Start of Data for this exercise

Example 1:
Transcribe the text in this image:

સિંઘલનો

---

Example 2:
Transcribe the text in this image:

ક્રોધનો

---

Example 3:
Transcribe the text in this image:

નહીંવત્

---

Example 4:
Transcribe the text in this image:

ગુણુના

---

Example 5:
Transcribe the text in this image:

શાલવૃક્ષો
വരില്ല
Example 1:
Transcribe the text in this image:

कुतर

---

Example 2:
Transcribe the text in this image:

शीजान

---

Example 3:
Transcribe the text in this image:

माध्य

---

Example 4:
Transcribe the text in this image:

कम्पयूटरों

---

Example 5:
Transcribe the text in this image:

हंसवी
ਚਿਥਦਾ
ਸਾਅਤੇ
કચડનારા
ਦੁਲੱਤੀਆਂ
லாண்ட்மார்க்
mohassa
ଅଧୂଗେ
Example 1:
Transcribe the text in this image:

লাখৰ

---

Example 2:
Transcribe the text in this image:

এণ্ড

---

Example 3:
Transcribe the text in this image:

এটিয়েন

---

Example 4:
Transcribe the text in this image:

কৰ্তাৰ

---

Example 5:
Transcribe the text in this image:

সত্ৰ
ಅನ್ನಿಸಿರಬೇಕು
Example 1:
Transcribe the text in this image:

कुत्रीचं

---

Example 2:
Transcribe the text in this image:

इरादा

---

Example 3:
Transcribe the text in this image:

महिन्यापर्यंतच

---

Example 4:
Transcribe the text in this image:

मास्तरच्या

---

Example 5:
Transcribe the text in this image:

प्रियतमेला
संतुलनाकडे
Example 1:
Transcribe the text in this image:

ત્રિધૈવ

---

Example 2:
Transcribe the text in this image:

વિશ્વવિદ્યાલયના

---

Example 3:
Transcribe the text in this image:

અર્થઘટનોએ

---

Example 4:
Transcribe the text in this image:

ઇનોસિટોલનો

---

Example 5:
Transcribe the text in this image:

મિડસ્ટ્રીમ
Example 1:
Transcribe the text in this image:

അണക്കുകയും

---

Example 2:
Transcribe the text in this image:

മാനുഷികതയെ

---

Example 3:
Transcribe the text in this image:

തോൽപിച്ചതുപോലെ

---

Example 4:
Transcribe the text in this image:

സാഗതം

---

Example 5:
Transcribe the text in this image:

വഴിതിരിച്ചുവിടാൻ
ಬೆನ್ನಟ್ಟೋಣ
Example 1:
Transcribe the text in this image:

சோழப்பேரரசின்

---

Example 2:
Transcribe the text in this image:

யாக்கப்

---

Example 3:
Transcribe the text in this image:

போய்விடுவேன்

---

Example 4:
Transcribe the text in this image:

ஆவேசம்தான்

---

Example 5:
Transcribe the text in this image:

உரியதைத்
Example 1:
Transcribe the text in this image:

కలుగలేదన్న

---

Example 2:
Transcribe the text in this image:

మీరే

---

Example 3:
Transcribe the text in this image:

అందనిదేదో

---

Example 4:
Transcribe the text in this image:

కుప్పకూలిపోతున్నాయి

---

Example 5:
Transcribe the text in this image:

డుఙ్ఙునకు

End of Data for this exercise

Task: Line by line, print the records above exactly as they stand.

Answer to this task:
Example 1:
Transcribe the text in this image:

સિંઘલનો

---

Example 2:
Transcribe the text in this image:

ક્રોધનો

---

Example 3:
Transcribe the text in this image:

નહીંવત્

---

Example 4:
Transcribe the text in this image:

ગુણુના

---

Example 5:
Transcribe the text in this image:

શાલવૃક્ષો
വരില്ല
Example 1:
Transcribe the text in this image:

कुतर

---

Example 2:
Transcribe the text in this image:

शीजान

---

Example 3:
Transcribe the text in this image:

माध्य

---

Example 4:
Transcribe the text in this image:

कम्पयूटरों

---

Example 5:
Transcribe the text in this image:

हंसवी
ਚਿਥਦਾ
ਸਾਅਤੇ
કચડનારા
ਦੁਲੱਤੀਆਂ
லாண்ட்மார்க்
mohassa
ଅଧୂଗେ
Example 1:
Transcribe the text in this image:

লাখৰ

---

Example 2:
Transcribe the text in this image:

এণ্ড

---

Example 3:
Transcribe the text in this image:

এটিয়েন

---

Example 4:
Transcribe the text in this image:

কৰ্তাৰ

---

Example 5:
Transcribe the text in this image:

সত্ৰ
ಅನ್ನಿಸಿರಬೇಕು
Example 1:
Transcribe the text in this image:

कुत्रीचं

---

Example 2:
Transcribe the text in this image:

इरादा

---

Example 3:
Transcribe the text in this image:

महिन्यापर्यंतच

---

Example 4:
Transcribe the text in this image:

मास्तरच्या

---

Example 5:
Transcribe the text in this image:

प्रियतमेला
संतुलनाकडे
Example 1:
Transcribe the text in this image:

ત્રિધૈવ

---

Example 2:
Transcribe the text in this image:

વિશ્વવિદ્યાલયના

---

Example 3:
Transcribe the text in this image:

અર્થઘટનોએ

---

Example 4:
Transcribe the text in this image:

ઇનોસિટોલનો

---

Example 5:
Transcribe the text in this image:

મિડસ્ટ્રીમ
Example 1:
Transcribe the text in this image:

അണക്കുകയും

---

Example 2:
Transcribe the text in this image:

മാനുഷികതയെ

---

Example 3:
Transcribe the text in this image:

തോൽപിച്ചതുപോലെ

---

Example 4:
Transcribe the text in this image:

സാഗതം

---

Example 5:
Transcribe the text in this image:

വഴിതിരിച്ചുവിടാൻ
ಬೆನ್ನಟ್ಟೋಣ
Example 1:
Transcribe the text in this image:

சோழப்பேரரசின்

---

Example 2:
Transcribe the text in this image:

யாக்கப்

---

Example 3:
Transcribe the text in this image:

போய்விடுவேன்

---

Example 4:
Transcribe the text in this image:

ஆவேசம்தான்

---

Example 5:
Transcribe the text in this image:

உரியதைத்
Example 1:
Transcribe the text in this image:

కలుగలేదన్న

---

Example 2:
Transcribe the text in this image:

మీరే

---

Example 3:
Transcribe the text in this image:

అందనిదేదో

---

Example 4:
Transcribe the text in this image:

కుప్పకూలిపోతున్నాయి

---

Example 5:
Transcribe the text in this image:

డుఙ్ఙునకు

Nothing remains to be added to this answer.